15.12.2005, 17:53 Uhr

OSS und SLAs

«Wir setzen keine Open-Source-Software (OSS) ein, weil uns das Risiko zu gross ist», wird mancherorts eine veraltete Strategie begründet.
Der Autor Joachim Hagger ist Diplomphysiker (ETH Zürich) und Chief Technology Officer (CTO) bei Netcetera in Zürich.
Meistens verrichten in diesen Betrieben trotzdem bereits irgendwo OSS-Komponenten ihren Dienst. Der Begriff «Risiko» wird meist verkannt. Die Berechnung eines Risikos, die Einstufung dessen Eintretenswahrscheinlichkeit und dessen Auswirkungen auf das Unternehmen ist komplex und sollte deshalb sorgfältig vorgenommen werden.
Haben Sie schon einmal einen Fehler im Microsoft Word nach Redmond gemeldet und innerhalb einer Woche einen Bugfix dafür erhalten? Wir jedenfalls nicht. Mit einigen OSS-Produkten haben wir das aber schon mehrfach erfahren; teilweise hat es nicht einmal 24 Stunden gedauert. Ein SLA (Service Level Agreement) war dazu nicht notwendig. Gereicht haben die Entscheidung für das «richtige» OSS-Produkt, die Reputation des Entwicklerteams, Entwicklerehre und Motivation. Das «richtige» Produkt ist dabei entscheidend: OSS mit einer grossen, aktiven Anwender-gemeinde, gut besuchte und bestückte Diskussionsforen, öffentlich zugängliche Supportseiten, aktiv bearbeitete Fehler-listen und positive Empfehlungen auf vertrauenswürdigen Internet-Sites sind der beste Garant für das Fortbestehen und den guten Unterhalt der Software.
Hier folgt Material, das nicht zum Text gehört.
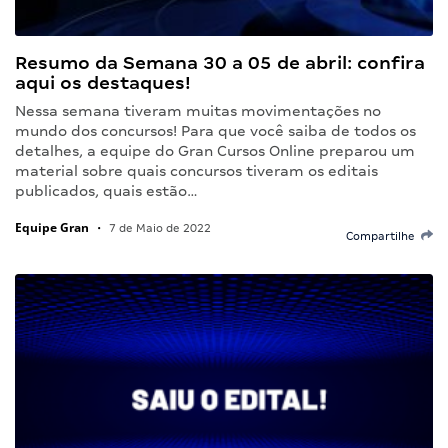
Resumo da Semana 30 a 05 de abril: confira
aqui os destaques!
Nessa semana tiveram muitas movimentações no
mundo dos concursos! Para que você saiba de todos os
detalhes, a equipe do Gran Cursos Online preparou um
material sobre quais concursos tiveram os editais
publicados, quais estão…
Equipe Gran
•
7 de Maio de 2022
Compartilhe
Ein OSS-Produkt, welches einen anerkannten Standard unterstützt, können Sie gegen ein anderes austauschen, falls Sie nicht mehr zufrieden sind. Bei kommerzieller Software ist das schwieriger: Die Gefahr eines Lock-ins in eine proprietäre Technologie ist dort wesentlich höher.

OSS und SLAs

Am einfachsten erhalten Sie ein SLA für OSS über einen Systemanbieter. Dieser bettet die OSS-Komponente in ein gesamtes Leistungspaket ein und stellt das Funktionieren und die Wartung sicher. Gerade bei Software ist das für viele der einzig gangbare Weg, da ein SLA für eine einzelne Softwarekomponente sehr viel Eigenleistungen und Know-how voraussetzt. Vergleichbar ist das mit dem Einkauf eines Fernsehers beim Fachhändler statt beim Hersteller oder Discounter. Der Fachhändler erbringt Zusatzleistungen wie Beratung, Zusammenstellung von Zusatzgeräten, Programmierung der Sender und dem Stellen eines Ersatzgerätes im Falle einer Reparatur. Diese Zusatzleistungen bezahlen Sie mit einem höheren Einstandspreis. Für OSS gibt es auf dem Markt verschiedene Dienstleister, welche diese Services gegen Entgelt auch für Einzelprodukte anbieten.
Nun werden Sie einwenden: «Ja, aber mit einem SLA wird mir das und jenes garantiert. Diese Garantie kann eine OSS-Lizenz weder mir noch einem System-anbieter geben.» Das ist richtig. Die OSS-Lizenzen schliessen irgendwelche Garantien aus. Aber auch die meisten kommerziellen Lizenzen schliessen sehr viele Garantien aus und beschränken sich auf das, was im Notfall erzwungen und letztlich eingeklagt werden kann. Zudem sind die vertraglichen Konstrukte so kompliziert, dass die meisten Firmen ihre Rechte gar nicht richtig kennen, die sie beim Installieren abgenickt haben. Kritisch könnten höchstens allfällige Rechtsansprüche Dritter sein, die im Falle von Lizenzverstössen beim Einsatz von OSS einen finanziellen Schaden verursachen. Wer dieses Risiko hoch einstuft, kann den potenziellen Schaden unterdessen sogar versichern lassen.
Dass Open-Source-Software sich stark auf ein kooperatives Modell von Produzenten und Konsumenten abstützt, ist ein anderes Thema. Nutzer müssen sich daher über-legen, ob sie sich in dieser Kooperation aktiv durch eigene Contributions irgendwelcher Art beteiligen wollen.